During his college years, Tim Ingle received incredible internship opportunities at Walt Disney World in Florida. However, when it was time to choose a career after graduating, he defied expectations, and instead of joining the folks at Disney, he joined a small organization in Indiana. This was in 1991, and since then, Ingle has been an integral part of the seventy-five-year-old tomato processing company, Red Gold.
“I took the path less traveled,” he says. “I chose this small company where I could have a big impact and learn a whole new business. Back then we were not the biggest, but we focused on being the very best.”
Ingle started as a production supervisor and was given the opportunity to learn about many different areas of the company. Within two years, he was asked to run Red Gold’s new plant in Ohio. This was the springboard for the rest of his career, as he was able to truly learn about people and the value of having loyal, dedicated employees.
“The company was growing so fast that at that point, I thought I would become a plant manager and subsequently a pure manufacturing path. But, I liked the whole focus on developing people and so I became the director of Human Resources at the age of 26,” he says.
In 2012, as he got involved with corporate planning and strategy, he was promoted to the Vice President of Human Resources, responsible for setting the company’s high-level goals and the long-term planning process. Having appropriate metrics to measure their ability to develop talent internally is important to Ingle.
“We want to be able to recruit and retain the best folks in the tomato industry and set ourselves apart from our competitors. Making talent an advantage is key to the company. Being able to develop people is a priority. We also look at ways in which we can manage our employee benefits and make our employees happy and healthy, whether it is their actual physical health or their emotional health, and also invest in their retirement and financial well-being,” he says.
Ingle, as a leader, is known to set lofty goals while believing in the power of persistence. He likes to surround himself with talented people and wants to create opportunities for them to create their own legacy accomplishments someday.
With this in mind, he has partnered with high schools and vocational schools, as well as with the Anderson statewide campus of Purdue University.
“We really have a huge impact in terms of developing the local workforce and we invest in their future.

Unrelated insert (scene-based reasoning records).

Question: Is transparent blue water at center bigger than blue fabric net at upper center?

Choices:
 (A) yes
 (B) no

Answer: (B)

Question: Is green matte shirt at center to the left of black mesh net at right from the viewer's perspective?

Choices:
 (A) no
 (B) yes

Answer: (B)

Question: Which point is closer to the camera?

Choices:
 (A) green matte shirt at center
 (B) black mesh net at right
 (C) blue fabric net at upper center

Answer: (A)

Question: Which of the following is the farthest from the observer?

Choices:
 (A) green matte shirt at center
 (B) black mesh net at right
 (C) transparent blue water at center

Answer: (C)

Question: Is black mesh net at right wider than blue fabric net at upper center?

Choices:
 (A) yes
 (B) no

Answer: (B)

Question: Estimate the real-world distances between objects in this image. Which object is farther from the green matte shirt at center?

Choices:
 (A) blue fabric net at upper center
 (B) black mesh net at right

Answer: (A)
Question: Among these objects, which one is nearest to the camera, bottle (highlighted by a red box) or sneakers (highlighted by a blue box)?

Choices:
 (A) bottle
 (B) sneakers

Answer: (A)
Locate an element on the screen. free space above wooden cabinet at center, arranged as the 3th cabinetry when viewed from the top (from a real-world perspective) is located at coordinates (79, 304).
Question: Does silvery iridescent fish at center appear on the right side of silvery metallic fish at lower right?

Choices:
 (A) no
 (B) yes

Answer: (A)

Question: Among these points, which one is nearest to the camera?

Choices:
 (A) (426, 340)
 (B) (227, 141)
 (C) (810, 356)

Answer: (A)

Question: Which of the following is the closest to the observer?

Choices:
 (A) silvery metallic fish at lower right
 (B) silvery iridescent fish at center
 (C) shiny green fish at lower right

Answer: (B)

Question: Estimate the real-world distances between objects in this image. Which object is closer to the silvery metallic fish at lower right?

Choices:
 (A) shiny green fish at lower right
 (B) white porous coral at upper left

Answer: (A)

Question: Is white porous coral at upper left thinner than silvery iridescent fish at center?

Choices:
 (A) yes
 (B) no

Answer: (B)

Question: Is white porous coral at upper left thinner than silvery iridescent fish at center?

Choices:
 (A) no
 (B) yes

We allow those communities to be very viable and have kids coming out of high school or college and have opportunities for them to make a great living,” Ingle says.
The culture Ingle has cultivated at Red Gold is very employee driven. He mentions he is lucky to have self-motivated employees who invented the company’s mission statement to produce the freshest best testing tomato products in the world. And so, he follows the words of Walt Disney that says you can dream big, but you need people to make that dream a reality.
“We can have big, lofty goals but we need a lot of people excited and engaged to make those goals a reality,” he says.
Apart from focusing on the welfare of the people working with him, he is also involved in giving back to the communities they operate within. Alleviating hunger is important to Red Gold and their annual run to crush hunger program has donated over a quarter of million dollars in the last six years, along with millions of pounds of food across the entire United States. Ingle has also served on the board of directors to support the Migrant Head Start program to help migrant children with education.
Under the leadership of Ingle, the Human Resources department of Red Gold has always created an impact in the education sector. They are currently working on a career center to fuel economic growth and prosperity in the Midwest.
“Whether students end up working for us someday or working for another great company, we want to basically put the technical career and technical education back into some of the opportunities for young people coming out of high school. If they are not sure what they want to do, where they want to go, or may not be able to afford a particular university, Red Gold can offer the key to their success. This will be great for economic and workforce development, while providing a great model to follow nationally,” Ingle says.